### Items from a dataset
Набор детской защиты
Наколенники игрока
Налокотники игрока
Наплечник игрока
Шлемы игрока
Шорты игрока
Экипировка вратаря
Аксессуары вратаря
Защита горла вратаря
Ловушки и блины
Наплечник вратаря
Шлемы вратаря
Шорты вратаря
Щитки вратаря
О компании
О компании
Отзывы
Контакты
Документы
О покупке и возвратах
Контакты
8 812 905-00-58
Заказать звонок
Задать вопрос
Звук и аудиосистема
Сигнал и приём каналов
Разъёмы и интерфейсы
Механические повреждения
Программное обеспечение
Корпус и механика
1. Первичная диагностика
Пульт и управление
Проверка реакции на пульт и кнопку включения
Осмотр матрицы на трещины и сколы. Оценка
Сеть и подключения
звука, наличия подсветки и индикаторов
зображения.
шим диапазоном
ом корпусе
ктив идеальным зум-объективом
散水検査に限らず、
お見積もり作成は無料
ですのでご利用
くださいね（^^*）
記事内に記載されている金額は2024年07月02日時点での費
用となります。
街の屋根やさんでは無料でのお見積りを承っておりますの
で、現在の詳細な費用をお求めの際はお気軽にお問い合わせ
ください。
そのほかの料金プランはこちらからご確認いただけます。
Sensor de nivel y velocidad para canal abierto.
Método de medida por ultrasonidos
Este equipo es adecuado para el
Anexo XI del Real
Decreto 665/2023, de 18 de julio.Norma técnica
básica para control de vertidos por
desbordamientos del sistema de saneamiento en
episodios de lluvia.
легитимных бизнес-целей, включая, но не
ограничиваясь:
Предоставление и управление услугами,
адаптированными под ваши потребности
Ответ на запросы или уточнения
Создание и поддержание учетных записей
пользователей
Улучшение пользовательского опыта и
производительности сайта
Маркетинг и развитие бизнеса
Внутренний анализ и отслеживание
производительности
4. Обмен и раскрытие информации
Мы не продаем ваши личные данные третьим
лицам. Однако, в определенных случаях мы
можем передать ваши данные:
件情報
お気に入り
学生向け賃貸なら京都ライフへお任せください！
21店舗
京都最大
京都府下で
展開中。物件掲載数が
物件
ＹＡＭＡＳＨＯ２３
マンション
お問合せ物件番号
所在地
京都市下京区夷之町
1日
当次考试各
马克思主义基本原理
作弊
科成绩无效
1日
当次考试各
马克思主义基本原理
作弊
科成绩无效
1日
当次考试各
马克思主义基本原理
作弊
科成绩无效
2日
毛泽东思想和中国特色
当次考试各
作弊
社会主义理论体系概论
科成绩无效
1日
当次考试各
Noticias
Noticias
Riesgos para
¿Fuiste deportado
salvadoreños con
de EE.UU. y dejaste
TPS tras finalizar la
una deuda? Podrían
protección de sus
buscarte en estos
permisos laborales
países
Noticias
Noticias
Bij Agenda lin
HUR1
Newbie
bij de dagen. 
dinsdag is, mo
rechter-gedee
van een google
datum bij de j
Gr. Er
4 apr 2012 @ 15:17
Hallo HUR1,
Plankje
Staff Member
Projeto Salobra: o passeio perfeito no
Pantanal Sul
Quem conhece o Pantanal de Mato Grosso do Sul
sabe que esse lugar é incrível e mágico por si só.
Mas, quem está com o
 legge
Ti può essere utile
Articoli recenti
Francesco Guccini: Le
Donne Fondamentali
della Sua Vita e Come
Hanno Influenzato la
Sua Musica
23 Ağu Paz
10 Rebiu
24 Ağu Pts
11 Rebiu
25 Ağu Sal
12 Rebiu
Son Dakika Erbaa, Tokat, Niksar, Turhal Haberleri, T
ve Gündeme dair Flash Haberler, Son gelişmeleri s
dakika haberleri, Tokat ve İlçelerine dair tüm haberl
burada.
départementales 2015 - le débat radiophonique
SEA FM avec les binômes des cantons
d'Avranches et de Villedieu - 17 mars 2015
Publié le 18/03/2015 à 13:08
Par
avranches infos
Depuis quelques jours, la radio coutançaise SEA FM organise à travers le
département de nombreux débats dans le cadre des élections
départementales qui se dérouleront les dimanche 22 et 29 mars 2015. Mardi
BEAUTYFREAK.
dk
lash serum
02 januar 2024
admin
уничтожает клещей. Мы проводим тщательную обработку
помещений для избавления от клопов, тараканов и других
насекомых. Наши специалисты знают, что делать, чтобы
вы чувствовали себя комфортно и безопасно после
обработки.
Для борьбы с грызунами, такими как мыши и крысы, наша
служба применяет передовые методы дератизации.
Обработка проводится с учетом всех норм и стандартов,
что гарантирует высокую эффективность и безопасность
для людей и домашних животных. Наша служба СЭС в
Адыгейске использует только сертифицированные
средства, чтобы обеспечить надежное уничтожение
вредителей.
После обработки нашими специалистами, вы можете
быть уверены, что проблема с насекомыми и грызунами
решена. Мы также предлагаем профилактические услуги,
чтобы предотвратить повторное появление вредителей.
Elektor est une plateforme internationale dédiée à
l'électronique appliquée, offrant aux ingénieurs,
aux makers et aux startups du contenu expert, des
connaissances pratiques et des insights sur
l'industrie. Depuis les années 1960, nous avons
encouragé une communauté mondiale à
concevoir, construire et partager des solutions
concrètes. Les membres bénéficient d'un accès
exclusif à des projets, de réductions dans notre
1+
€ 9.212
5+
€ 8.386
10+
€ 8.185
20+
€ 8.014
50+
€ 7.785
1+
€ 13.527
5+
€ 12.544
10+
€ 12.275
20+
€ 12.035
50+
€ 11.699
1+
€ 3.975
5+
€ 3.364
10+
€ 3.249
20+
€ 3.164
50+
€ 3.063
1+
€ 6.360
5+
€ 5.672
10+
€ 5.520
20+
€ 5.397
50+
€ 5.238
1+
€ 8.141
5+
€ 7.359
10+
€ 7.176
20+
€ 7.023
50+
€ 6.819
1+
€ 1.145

### EXERCISE DIRECTIONS
Whenever a line of the data includes "dair", copy that line.

### RESPONSE TO THIS TASK
ve Gündeme dair Flash Haberler, Son gelişmeleri s
dakika haberleri, Tokat ve İlçelerine dair tüm haberl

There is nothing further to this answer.